- _Exercise_:
Reproduce the following material verbatim, line for line.

-- begin --

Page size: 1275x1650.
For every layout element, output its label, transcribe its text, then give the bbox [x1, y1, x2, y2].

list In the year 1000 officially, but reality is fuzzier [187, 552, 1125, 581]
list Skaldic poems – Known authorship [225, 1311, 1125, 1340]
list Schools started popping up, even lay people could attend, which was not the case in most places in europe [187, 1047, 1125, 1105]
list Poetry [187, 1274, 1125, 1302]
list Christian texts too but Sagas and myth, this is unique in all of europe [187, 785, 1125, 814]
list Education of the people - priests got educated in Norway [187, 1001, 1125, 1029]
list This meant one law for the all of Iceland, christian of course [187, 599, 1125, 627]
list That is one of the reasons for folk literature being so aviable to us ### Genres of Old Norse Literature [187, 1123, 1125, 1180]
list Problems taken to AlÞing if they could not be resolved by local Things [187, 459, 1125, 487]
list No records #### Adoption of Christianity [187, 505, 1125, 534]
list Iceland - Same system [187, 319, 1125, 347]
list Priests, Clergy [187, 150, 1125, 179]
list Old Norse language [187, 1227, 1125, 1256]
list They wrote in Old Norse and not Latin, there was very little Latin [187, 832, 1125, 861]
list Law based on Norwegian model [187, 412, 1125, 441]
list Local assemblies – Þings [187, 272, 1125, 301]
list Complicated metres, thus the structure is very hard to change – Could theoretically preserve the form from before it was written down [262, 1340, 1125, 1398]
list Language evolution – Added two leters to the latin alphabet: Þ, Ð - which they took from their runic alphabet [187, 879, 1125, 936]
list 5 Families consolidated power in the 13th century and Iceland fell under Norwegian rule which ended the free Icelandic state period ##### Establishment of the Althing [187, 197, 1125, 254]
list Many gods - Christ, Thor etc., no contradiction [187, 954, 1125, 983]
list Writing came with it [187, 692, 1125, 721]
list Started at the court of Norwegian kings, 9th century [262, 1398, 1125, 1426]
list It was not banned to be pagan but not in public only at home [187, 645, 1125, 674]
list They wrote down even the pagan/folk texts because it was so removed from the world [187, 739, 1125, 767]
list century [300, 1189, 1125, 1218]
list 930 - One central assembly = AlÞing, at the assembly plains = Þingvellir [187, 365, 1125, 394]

-- end --

- _Full solution_:
Page size: 1275x1650.
For every layout element, output its label, transcribe its text, then give the bbox [x1, y1, x2, y2].

list In the year 1000 officially, but reality is fuzzier [187, 552, 1125, 581]
list Skaldic poems – Known authorship [225, 1311, 1125, 1340]
list Schools started popping up, even lay people could attend, which was not the case in most places in europe [187, 1047, 1125, 1105]
list Poetry [187, 1274, 1125, 1302]
list Christian texts too but Sagas and myth, this is unique in all of europe [187, 785, 1125, 814]
list Education of the people - priests got educated in Norway [187, 1001, 1125, 1029]
list This meant one law for the all of Iceland, christian of course [187, 599, 1125, 627]
list That is one of the reasons for folk literature being so aviable to us ### Genres of Old Norse Literature [187, 1123, 1125, 1180]
list Problems taken to AlÞing if they could not be resolved by local Things [187, 459, 1125, 487]
list No records #### Adoption of Christianity [187, 505, 1125, 534]
list Iceland - Same system [187, 319, 1125, 347]
list Priests, Clergy [187, 150, 1125, 179]
list Old Norse language [187, 1227, 1125, 1256]
list They wrote in Old Norse and not Latin, there was very little Latin [187, 832, 1125, 861]
list Law based on Norwegian model [187, 412, 1125, 441]
list Local assemblies – Þings [187, 272, 1125, 301]
list Complicated metres, thus the structure is very hard to change – Could theoretically preserve the form from before it was written down [262, 1340, 1125, 1398]
list Language evolution – Added two leters to the latin alphabet: Þ, Ð - which they took from their runic alphabet [187, 879, 1125, 936]
list 5 Families consolidated power in the 13th century and Iceland fell under Norwegian rule which ended the free Icelandic state period ##### Establishment of the Althing [187, 197, 1125, 254]
list Many gods - Christ, Thor etc., no contradiction [187, 954, 1125, 983]
list Writing came with it [187, 692, 1125, 721]
list Started at the court of Norwegian kings, 9th century [262, 1398, 1125, 1426]
list It was not banned to be pagan but not in public only at home [187, 645, 1125, 674]
list They wrote down even the pagan/folk texts because it was so removed from the world [187, 739, 1125, 767]
list century [300, 1189, 1125, 1218]
list 930 - One central assembly = AlÞing, at the assembly plains = Þingvellir [187, 365, 1125, 394]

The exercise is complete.